The Minnesota Licensed Beverage Association has lobbied effectively against the change every year with the same argument: Its member stores want one day off a week

The train has already left the station on that one, I’m afraid.  It would be nice if everyone could convince the Legislature to dictate a work-free Sunday, but it’s just not practical — nor is it good economics.

[Rep. Pat] Garofalo opposes broader Sunday sales, which he said would increase stores’ labor costs, only to be passed on to consumers.

“It means higher liquor prices. The public doesn’t understand that,” he said.

See the above answer for a response to the raising prices question.  But here’s where things really get interesting.  Garofalo has spent significant time this session braying about how Governor Mark Dayton’s budget will drive business over Minnesota borders.  Perhaps Garofalo should be equally worried about Minnesota businesses already losing revenue to Wisconsin as he is about whether or not Moorhead gets an Applebee’s.

Even more telling here is how many Republicans (Carver County’s own Joe Hoppe and Ernie Leidiger included) forget about their free market principles on this issue.  There’s precisely no free market rationale here to defend this prohibition.  And there’s precious little to stand on when it comes to social concern, either.  If we’re going to sell liquor in bars and restaurants on Sunday, why not allow people to buy a 12-pack and take it home with them?  Isn’t that better than letting them get their buzz on and then drive home?

Jason Alvey, the owner of Four Firkins in St. Louis Park, puts it best:

“It is the year 2013, yet I pay rent 52 days a year that I’m not allowed to open my business, and I think that’s very frustrating. Let’s gain the extra tax revenue. Let’s give the people what they want. Let’s give progressive retailers like myself the ability to run our businesses how we see fit.”

It’s time to put pressure on the Legislature to get out of the way and to do the right thing.  If you’re interested in changing this law, I encourage you to contact your legislator as well as supporting organizations like Minnesota Beer Activists that are working to make sure the Legislature listens to the will of the people.


5 Responses to “Sunday liquor sales torpedoed again”

  1. Seems most of the businesses don’t want it. I’m not sure what makes the guy you quoted a progressive retailer. Does that mean his prices go up cased on your income?
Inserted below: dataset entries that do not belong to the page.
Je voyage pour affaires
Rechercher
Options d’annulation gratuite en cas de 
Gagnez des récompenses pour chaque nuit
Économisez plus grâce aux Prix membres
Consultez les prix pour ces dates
    • Fine, then they don’t have to open on Sundays. There’s no economic rationale for mandating that all liquor stores be closed on Sunday.
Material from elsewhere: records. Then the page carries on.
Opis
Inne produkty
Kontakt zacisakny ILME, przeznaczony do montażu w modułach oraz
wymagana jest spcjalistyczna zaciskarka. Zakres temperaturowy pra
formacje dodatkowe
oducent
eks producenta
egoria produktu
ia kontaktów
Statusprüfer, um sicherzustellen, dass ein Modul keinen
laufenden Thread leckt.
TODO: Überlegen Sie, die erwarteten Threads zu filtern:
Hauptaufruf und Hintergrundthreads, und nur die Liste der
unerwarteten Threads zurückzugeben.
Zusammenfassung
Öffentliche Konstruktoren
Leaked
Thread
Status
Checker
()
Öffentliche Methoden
  2. The arguments on this were presented last year when the bill came up.

    Then as here, everyone misses the real battle going on. It’s small retailers who lose and the big distillers who win. Small stores are less able to spread costs over another day of operation without increasing sales.
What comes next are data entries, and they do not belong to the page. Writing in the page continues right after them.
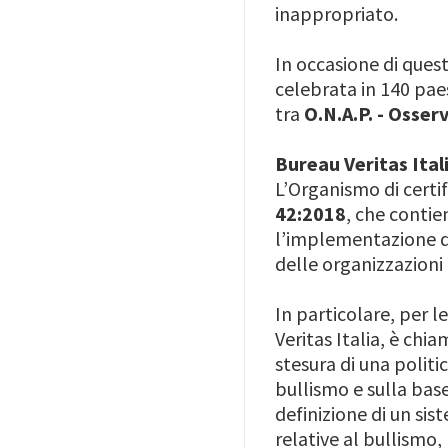
inappropriato.
In occasione di ques
celebrata in 140 paes
tra
O.N.A.P. - Osser
Bureau Veritas Ital
L’Organismo di certif
42:2018
, che contie
l’implementazione de
delle organizzazioni 
In particolare, per 
Veritas Italia, è chi
stesura di una politi
bullismo e sulla base
definizione di un sis
relative al bullismo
    Distillers push it because they might marginally increase sales, and if bigger stores win, the supplier’s costs go down.

    Colorado passed Sunday sales that started in 2009. Sales of wine and spirits are up since 2008; beer is flat; and there are 200 fewer 3.2 licensees and 105 fewer retail liquor stores.

    Consumers like it but this is one reason retailers don’t.

    • Is there such unique value in small liquor retailers that they should have a government-imposed barrier to competition? I don’t think so. The same arguments that apply to small liquor stores being open on Sunday could apply equally to retailers in any number of other industries.

      • My comment was to illustrate why the retailer organization is against it. It represents a real threat to some of its members. Another way to look at this is that by instituting Sunday sales the state will disturb a marketplace that has always been regulated and this competitive structure has been in place for about 70 years.

        There are unique values in small retailers of all types, and we have seen what happens when our states, cities and towns enact policies that favor larger and nationally owned companies.

        We can come down on either side of this question because it’s complex. But we also should recognize the consequences of our choices before we can’t browse in a local bookstore or we have to drive ten miles to find the favorite brew that used to be in our local liquor store.